TASK INSTRUCTIONS> Check every line of the data below for the word "linejoin" and say how many have it, without further comment.

Data records:
== == ==

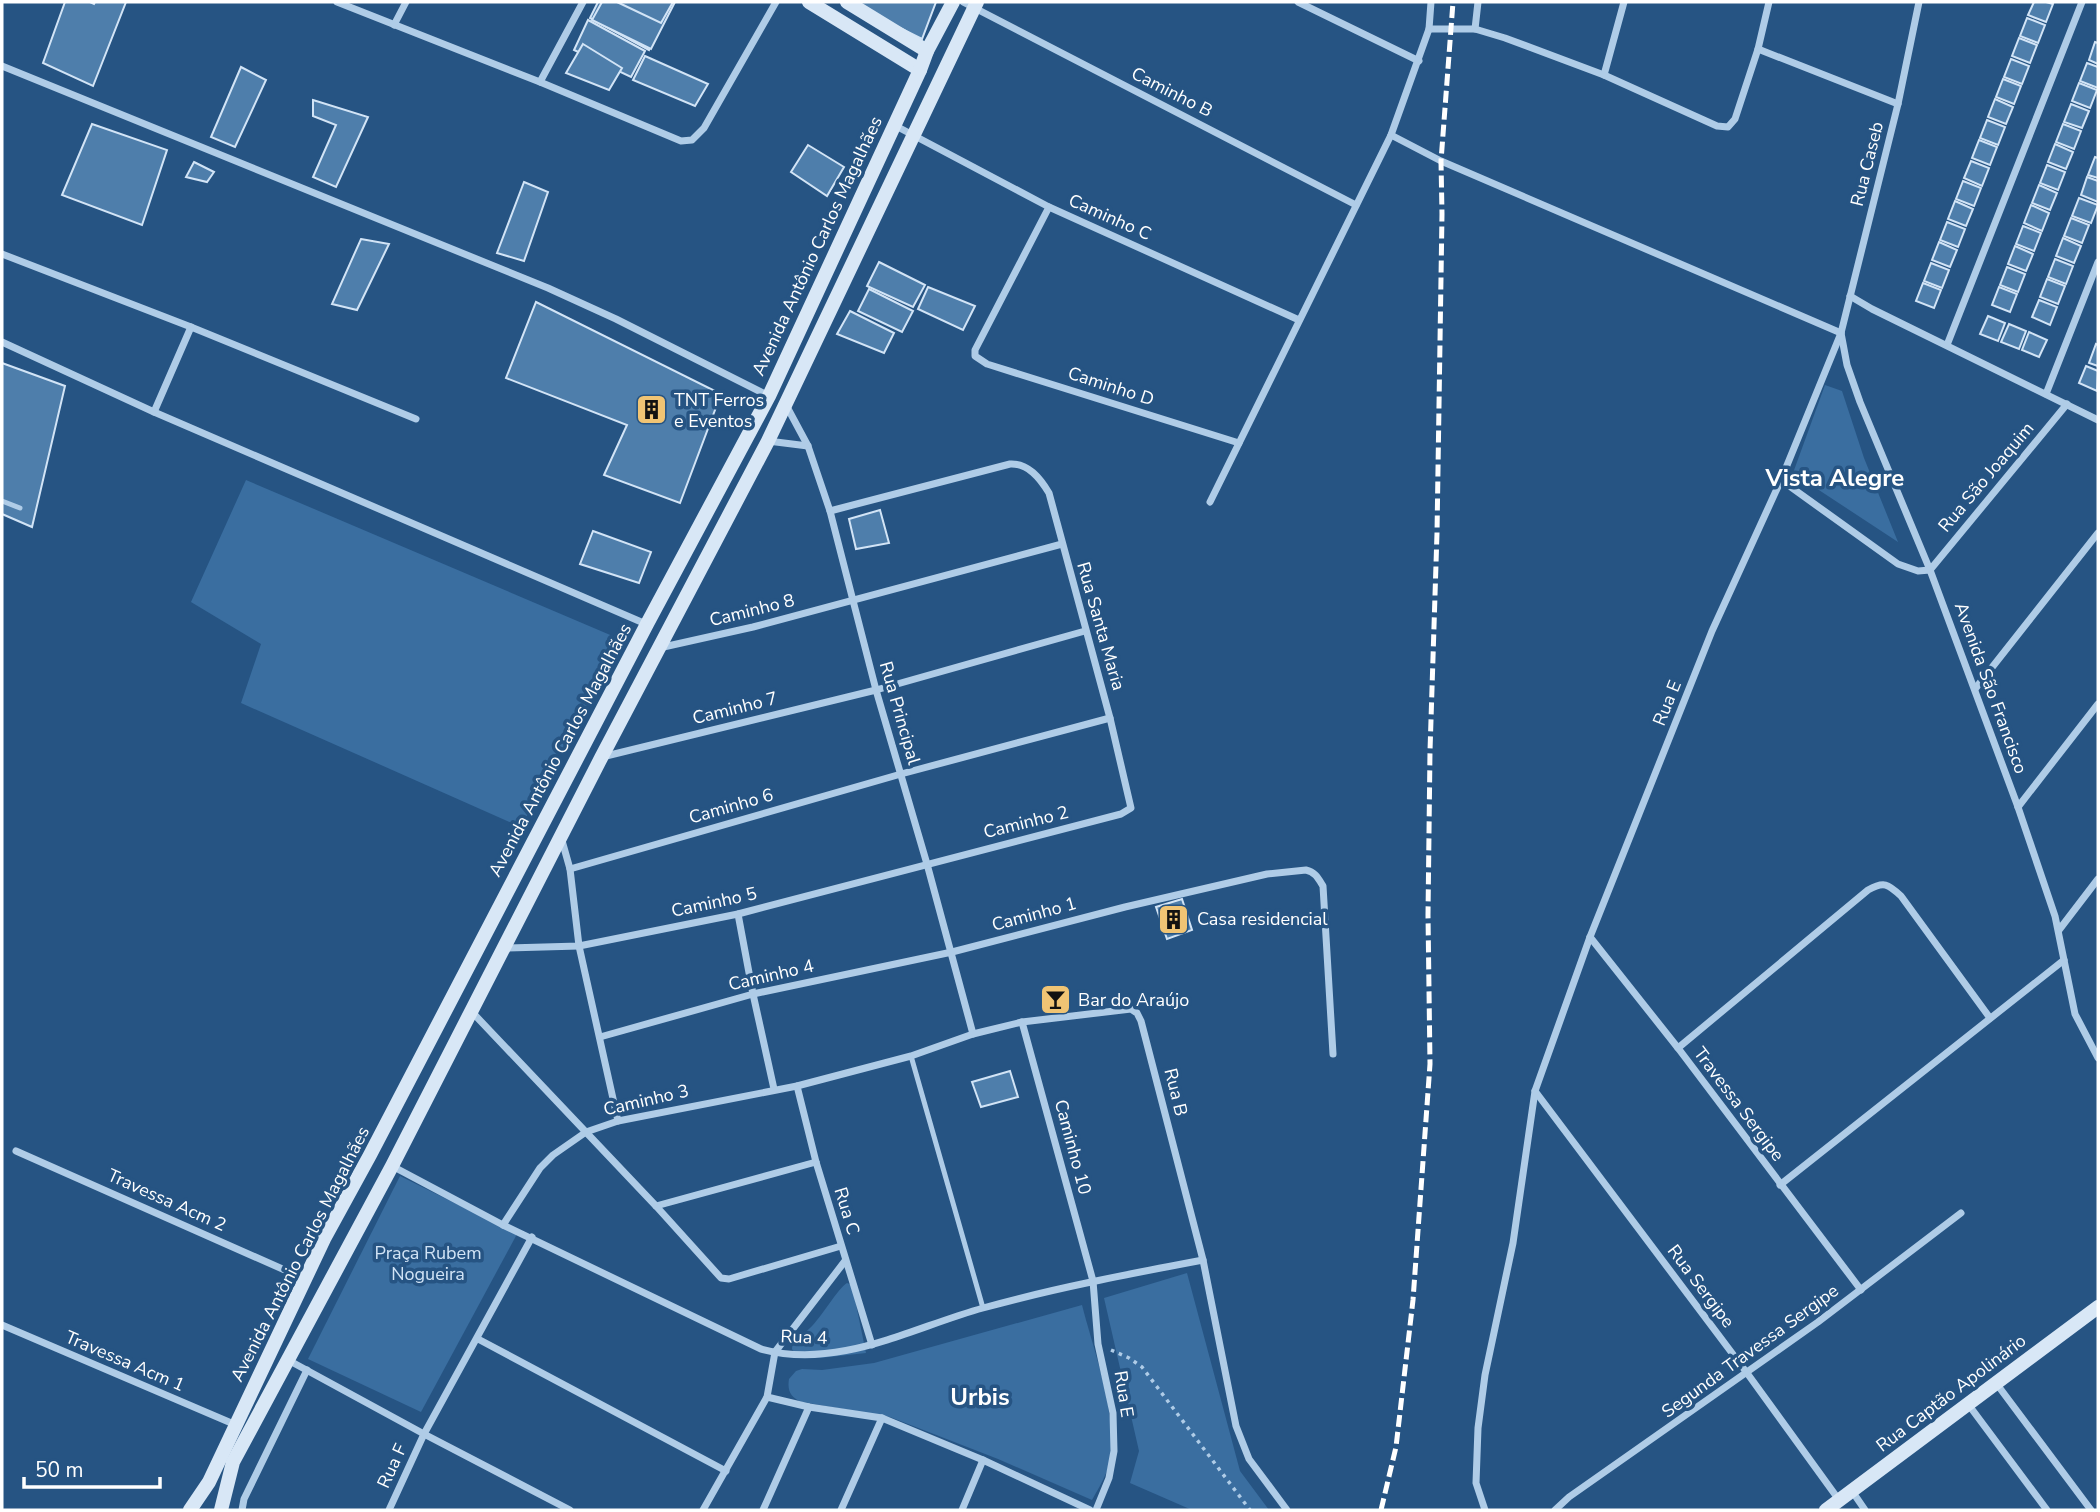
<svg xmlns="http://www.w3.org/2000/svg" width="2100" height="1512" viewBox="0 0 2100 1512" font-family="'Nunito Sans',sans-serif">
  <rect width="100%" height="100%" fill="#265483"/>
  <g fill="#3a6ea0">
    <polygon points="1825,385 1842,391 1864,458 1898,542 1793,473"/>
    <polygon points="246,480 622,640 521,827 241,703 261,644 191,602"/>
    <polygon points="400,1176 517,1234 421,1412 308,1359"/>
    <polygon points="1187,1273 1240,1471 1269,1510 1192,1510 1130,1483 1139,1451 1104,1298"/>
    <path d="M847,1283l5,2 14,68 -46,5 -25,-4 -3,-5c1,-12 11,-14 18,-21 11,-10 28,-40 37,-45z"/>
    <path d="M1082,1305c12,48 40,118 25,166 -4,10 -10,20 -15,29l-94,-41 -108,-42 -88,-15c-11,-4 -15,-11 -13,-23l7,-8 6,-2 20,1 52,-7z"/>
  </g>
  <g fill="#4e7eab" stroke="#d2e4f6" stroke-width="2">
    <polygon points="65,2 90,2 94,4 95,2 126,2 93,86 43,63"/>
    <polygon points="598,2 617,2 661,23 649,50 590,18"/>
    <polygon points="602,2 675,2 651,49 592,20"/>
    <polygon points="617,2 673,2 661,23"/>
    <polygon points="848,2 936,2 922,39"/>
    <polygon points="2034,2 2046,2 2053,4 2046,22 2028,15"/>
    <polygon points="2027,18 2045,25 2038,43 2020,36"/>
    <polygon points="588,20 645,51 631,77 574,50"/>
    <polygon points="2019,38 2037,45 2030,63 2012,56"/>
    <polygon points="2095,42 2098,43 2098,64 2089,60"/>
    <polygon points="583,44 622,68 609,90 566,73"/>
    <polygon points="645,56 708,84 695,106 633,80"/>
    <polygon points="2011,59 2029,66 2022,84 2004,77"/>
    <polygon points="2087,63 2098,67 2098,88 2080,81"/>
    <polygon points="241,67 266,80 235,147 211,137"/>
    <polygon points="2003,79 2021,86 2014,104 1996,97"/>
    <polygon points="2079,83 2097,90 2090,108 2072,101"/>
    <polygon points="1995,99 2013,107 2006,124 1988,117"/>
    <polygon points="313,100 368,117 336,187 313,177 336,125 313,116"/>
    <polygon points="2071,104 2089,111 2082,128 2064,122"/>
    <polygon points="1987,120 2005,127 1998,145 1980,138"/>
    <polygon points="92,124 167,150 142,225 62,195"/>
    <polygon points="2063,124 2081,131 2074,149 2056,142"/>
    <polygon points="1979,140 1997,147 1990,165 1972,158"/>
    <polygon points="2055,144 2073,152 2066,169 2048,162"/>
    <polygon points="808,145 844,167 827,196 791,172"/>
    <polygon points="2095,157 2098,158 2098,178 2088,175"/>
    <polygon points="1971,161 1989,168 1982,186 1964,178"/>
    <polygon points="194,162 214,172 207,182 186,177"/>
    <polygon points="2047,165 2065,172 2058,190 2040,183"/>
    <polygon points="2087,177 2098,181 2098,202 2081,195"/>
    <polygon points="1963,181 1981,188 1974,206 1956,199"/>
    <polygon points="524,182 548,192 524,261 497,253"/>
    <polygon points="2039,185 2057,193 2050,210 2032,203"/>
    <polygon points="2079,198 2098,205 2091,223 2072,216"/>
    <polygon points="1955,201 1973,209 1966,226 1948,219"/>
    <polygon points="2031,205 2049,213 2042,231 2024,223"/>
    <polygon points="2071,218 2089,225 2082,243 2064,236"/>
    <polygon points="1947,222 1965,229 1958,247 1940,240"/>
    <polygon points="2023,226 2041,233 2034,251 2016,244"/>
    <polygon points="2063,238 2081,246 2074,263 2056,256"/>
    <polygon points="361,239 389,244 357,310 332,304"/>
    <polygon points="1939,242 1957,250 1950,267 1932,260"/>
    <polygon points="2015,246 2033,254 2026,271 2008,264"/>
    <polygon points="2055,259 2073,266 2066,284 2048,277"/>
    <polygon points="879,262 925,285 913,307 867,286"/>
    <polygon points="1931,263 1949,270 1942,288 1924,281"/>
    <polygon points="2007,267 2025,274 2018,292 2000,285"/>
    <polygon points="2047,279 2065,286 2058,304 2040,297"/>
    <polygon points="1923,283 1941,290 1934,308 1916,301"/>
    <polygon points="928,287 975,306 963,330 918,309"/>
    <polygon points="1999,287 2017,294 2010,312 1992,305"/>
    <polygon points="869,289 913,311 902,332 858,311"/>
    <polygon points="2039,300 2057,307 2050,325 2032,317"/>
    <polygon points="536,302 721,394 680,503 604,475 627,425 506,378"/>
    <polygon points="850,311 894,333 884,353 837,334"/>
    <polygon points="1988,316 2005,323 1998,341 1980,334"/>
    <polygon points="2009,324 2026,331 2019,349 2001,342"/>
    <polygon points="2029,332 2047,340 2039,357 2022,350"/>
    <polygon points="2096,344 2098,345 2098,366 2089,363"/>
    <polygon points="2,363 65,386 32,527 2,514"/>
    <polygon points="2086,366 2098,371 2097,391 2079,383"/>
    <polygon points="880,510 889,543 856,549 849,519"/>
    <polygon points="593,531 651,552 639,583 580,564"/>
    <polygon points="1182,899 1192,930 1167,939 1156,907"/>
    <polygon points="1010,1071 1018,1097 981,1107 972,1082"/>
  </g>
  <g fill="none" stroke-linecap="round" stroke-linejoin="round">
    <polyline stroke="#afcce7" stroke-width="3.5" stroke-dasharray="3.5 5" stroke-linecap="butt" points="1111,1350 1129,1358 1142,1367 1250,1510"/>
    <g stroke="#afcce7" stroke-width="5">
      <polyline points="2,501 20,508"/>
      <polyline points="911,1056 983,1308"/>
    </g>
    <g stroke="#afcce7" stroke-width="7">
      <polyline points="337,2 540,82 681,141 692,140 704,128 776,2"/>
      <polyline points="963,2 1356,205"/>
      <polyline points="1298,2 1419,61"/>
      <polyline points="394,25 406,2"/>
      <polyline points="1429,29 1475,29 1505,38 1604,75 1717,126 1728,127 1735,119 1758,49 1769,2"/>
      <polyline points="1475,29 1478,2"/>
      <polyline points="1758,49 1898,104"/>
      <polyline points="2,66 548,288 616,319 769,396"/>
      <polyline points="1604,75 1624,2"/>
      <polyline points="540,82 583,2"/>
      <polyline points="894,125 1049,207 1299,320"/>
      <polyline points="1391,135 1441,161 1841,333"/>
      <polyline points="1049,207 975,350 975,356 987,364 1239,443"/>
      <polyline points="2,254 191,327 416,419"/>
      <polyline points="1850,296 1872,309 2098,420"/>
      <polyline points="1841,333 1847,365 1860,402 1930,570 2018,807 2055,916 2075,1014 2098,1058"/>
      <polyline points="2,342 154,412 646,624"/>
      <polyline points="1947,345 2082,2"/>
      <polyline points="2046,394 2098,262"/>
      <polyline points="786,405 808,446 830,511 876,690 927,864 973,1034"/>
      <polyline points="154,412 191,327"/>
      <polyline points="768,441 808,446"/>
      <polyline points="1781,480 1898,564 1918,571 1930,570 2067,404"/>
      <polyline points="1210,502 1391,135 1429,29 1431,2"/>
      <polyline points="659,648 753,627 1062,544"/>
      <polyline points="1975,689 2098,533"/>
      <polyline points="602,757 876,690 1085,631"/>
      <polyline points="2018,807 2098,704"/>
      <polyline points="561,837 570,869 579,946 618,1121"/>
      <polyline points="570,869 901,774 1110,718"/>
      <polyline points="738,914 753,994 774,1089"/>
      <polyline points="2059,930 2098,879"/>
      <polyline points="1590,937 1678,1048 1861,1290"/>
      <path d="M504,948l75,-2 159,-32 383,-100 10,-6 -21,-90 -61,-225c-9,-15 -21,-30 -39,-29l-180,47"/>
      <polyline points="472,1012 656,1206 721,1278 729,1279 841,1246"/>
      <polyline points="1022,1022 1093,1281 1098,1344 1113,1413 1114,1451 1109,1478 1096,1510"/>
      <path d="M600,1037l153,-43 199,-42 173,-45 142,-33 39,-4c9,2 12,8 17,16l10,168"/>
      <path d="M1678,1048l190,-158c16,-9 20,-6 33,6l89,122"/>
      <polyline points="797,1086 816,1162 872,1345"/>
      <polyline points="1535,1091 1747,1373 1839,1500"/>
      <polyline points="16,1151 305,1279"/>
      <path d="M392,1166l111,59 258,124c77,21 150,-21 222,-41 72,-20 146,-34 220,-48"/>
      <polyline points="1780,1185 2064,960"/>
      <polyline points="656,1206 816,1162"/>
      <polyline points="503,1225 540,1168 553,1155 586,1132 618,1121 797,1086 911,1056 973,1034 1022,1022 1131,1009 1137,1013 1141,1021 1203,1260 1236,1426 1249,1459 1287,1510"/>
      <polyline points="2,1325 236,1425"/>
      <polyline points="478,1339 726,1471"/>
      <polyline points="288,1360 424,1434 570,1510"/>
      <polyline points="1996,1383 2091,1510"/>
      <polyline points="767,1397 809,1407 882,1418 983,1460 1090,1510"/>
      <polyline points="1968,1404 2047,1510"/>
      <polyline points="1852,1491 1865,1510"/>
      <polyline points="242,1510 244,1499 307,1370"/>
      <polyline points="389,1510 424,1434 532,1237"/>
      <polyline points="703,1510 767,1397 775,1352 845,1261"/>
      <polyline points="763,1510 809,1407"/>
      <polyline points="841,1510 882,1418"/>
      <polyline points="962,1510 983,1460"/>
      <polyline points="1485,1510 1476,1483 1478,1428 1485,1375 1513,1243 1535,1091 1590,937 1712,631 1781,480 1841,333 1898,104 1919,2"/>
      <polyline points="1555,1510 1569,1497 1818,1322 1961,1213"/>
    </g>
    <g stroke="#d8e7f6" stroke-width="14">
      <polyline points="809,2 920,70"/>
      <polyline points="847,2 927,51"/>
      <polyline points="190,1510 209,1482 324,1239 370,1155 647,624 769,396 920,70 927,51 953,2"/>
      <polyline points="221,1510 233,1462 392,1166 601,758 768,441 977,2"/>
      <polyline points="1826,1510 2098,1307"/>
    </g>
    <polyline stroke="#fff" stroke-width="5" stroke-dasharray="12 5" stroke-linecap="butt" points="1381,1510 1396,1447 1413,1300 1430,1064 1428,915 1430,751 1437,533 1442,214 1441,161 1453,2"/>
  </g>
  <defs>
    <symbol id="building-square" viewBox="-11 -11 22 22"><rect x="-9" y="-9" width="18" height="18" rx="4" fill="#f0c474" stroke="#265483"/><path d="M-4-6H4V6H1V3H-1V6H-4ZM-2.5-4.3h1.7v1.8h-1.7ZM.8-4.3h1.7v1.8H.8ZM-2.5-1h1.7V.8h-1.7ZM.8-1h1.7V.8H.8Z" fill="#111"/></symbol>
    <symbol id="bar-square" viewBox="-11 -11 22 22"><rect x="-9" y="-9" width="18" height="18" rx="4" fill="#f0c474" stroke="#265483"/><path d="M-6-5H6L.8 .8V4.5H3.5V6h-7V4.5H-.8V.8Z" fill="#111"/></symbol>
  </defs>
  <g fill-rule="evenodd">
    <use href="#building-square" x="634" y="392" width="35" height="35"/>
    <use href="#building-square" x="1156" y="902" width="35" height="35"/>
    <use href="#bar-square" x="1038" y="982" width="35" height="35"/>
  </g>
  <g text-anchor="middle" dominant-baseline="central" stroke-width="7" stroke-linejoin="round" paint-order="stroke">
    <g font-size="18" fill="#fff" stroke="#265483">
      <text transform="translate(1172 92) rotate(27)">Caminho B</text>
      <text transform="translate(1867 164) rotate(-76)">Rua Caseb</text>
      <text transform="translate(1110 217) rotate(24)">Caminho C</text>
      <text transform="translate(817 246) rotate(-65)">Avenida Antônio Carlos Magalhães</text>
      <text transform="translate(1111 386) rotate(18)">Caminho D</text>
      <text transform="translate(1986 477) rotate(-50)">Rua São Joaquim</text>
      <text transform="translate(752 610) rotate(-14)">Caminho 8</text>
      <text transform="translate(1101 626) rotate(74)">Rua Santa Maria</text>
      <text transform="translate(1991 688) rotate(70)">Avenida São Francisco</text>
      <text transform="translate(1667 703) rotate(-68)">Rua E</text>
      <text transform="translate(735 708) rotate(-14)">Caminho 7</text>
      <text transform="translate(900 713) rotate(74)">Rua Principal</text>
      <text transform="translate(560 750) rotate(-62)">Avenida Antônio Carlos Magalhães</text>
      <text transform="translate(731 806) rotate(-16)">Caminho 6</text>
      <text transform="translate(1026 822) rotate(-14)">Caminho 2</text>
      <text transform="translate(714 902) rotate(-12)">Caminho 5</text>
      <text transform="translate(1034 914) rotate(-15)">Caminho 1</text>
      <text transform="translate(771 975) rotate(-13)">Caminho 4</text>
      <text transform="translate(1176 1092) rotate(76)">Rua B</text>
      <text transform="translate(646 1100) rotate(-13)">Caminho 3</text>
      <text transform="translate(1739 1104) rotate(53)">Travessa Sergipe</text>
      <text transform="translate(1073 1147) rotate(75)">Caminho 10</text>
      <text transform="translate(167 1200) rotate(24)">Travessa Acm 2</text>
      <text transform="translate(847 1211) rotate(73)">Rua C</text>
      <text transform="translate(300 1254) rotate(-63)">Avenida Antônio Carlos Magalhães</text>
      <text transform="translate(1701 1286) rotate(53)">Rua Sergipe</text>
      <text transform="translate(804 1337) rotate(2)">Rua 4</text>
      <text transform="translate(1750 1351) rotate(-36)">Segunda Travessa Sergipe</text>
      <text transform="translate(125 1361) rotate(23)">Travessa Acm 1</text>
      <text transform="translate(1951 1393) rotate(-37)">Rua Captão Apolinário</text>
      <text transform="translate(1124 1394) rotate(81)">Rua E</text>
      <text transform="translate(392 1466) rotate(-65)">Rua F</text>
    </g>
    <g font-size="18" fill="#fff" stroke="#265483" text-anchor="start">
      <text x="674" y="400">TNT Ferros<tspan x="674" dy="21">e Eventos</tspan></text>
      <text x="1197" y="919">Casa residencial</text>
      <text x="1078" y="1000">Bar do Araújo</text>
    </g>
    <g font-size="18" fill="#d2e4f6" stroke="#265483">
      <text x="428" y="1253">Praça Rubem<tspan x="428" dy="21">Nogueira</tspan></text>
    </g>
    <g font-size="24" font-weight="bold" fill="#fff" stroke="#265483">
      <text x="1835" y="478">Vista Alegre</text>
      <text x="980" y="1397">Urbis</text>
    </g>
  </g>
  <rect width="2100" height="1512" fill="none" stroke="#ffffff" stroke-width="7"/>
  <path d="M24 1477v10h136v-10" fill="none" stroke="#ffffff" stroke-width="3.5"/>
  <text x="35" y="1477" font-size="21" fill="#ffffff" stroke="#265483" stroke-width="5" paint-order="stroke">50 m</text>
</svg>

== == ==

RESPONSE TO THE EXERCISE> 2